= Required action =
Instruction for the entries that follow: retype exactly the lines from the line with "[549,158,815,175] [52,181,137,195] [77,212,555,229]" to the line with "[52,489,152,507] // Contents", both included, and omit all others.

Recorded data

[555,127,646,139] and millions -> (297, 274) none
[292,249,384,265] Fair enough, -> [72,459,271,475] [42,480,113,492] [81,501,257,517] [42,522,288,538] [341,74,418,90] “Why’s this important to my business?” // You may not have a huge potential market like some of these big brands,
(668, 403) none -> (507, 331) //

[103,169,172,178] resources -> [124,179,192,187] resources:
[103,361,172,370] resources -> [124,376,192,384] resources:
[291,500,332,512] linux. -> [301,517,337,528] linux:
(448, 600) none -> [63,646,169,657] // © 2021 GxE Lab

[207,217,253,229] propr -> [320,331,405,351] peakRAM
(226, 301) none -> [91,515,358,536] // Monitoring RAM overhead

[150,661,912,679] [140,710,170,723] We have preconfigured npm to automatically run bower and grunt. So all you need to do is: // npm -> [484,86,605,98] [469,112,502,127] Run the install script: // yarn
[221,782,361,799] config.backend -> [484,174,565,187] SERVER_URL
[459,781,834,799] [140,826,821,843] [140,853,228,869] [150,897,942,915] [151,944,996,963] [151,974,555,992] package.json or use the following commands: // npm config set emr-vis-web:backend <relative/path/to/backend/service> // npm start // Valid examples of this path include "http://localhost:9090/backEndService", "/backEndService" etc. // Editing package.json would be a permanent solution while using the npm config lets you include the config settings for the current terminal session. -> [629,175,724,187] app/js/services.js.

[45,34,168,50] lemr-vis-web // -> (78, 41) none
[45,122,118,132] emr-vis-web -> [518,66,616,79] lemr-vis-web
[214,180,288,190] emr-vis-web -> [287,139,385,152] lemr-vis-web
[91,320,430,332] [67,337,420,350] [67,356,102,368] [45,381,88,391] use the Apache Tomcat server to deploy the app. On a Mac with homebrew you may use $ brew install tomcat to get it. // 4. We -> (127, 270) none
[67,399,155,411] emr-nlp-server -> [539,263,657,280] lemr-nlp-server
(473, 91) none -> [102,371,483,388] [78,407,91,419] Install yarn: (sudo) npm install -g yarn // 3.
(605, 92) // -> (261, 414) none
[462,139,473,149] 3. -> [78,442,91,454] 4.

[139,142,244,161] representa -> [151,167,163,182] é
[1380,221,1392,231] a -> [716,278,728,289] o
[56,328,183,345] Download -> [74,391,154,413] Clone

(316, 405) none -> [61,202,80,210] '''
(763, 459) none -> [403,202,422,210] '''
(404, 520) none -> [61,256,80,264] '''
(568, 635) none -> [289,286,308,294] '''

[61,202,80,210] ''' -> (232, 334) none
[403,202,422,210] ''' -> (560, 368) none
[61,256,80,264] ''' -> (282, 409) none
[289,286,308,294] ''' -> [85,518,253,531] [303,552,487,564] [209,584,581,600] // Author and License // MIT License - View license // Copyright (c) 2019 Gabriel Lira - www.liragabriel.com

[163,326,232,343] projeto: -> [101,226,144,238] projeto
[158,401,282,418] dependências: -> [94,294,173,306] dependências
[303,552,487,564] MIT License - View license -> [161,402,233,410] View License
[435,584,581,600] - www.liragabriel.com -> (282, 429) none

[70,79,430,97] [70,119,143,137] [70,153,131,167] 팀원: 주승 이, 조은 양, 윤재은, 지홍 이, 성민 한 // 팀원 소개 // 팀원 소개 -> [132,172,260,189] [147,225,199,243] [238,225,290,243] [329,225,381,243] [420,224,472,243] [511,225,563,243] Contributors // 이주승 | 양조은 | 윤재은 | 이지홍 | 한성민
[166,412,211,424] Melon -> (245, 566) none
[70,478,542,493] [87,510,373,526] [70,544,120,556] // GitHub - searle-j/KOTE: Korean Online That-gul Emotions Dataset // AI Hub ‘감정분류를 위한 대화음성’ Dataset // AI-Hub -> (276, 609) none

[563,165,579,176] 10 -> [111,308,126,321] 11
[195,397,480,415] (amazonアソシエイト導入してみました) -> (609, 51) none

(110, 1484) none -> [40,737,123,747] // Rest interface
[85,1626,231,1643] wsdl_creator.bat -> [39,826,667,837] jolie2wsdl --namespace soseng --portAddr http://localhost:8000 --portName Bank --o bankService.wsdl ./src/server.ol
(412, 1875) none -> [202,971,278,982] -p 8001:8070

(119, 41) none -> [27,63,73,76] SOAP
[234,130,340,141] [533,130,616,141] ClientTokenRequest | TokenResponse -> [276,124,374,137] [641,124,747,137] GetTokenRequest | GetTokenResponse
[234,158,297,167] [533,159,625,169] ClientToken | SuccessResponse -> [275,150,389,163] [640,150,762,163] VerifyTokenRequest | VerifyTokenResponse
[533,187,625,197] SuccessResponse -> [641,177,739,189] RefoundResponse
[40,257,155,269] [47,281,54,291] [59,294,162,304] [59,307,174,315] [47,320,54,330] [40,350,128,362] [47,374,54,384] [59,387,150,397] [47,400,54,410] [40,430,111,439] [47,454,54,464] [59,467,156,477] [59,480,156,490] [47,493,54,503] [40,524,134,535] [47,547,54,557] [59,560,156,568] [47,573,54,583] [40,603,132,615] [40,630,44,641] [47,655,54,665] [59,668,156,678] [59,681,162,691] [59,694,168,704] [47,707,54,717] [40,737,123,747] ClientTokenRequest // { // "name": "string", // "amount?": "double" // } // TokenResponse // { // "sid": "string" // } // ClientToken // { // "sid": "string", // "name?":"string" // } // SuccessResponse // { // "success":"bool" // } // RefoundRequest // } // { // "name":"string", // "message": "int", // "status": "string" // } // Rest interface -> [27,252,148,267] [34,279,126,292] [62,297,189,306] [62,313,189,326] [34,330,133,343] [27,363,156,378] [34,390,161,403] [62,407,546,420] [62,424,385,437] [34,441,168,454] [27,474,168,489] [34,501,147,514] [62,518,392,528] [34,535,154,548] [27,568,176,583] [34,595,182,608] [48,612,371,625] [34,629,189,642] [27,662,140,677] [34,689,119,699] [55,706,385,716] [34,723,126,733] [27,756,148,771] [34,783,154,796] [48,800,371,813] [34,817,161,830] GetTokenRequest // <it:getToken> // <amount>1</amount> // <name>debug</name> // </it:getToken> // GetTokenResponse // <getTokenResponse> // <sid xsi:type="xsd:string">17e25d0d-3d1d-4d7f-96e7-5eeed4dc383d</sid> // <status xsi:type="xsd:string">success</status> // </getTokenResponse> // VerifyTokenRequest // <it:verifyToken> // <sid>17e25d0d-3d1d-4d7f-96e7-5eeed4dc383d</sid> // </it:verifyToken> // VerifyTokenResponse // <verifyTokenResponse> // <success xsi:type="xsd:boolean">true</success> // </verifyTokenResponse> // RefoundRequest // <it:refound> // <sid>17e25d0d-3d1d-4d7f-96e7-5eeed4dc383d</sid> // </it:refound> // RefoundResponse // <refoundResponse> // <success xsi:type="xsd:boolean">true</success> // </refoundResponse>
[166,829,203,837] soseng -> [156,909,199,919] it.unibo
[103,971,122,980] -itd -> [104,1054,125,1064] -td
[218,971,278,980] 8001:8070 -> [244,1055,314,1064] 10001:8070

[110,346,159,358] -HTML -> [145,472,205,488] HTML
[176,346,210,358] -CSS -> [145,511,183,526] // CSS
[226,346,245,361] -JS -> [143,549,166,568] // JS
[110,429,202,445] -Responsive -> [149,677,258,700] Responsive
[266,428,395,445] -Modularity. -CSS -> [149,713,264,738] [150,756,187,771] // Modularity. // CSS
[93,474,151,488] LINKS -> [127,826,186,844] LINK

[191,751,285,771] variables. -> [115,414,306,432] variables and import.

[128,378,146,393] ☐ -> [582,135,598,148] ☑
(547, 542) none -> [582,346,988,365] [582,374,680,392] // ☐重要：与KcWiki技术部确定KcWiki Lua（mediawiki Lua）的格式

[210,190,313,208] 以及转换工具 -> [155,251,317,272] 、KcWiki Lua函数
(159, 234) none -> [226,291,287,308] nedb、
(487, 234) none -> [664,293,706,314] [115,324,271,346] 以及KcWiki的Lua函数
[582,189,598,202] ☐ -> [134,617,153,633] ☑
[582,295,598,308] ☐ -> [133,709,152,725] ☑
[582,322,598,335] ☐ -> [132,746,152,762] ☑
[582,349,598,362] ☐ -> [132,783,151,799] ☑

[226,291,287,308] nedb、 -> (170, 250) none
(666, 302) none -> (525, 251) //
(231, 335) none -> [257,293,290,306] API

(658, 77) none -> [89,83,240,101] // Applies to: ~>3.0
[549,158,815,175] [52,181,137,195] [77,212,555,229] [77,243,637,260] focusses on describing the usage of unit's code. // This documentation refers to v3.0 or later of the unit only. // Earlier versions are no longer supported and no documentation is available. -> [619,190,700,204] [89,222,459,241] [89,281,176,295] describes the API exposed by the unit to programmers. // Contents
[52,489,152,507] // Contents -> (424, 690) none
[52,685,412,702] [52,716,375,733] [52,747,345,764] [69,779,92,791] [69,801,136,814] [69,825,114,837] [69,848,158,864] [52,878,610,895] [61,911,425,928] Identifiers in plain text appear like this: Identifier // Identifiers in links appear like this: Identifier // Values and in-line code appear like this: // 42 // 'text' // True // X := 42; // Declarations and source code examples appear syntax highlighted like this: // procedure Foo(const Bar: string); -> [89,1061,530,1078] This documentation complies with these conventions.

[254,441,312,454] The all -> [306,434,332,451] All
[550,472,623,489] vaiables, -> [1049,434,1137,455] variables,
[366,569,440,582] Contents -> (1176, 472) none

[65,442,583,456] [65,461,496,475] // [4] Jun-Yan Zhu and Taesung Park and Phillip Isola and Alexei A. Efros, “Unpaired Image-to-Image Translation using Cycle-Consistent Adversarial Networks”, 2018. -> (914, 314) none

= Solution below =
[549,158,815,175] [52,181,137,195] [77,212,555,229] [77,243,637,260] focusses on describing the usage of unit's code. // This documentation refers to v3.0 or later of the unit only. // Earlier versions are no longer supported and no documentation is available. -> [619,190,700,204] [89,222,459,241] [89,281,176,295] describes the API exposed by the unit to programmers. // Contents
[52,489,152,507] // Contents -> (424, 690) none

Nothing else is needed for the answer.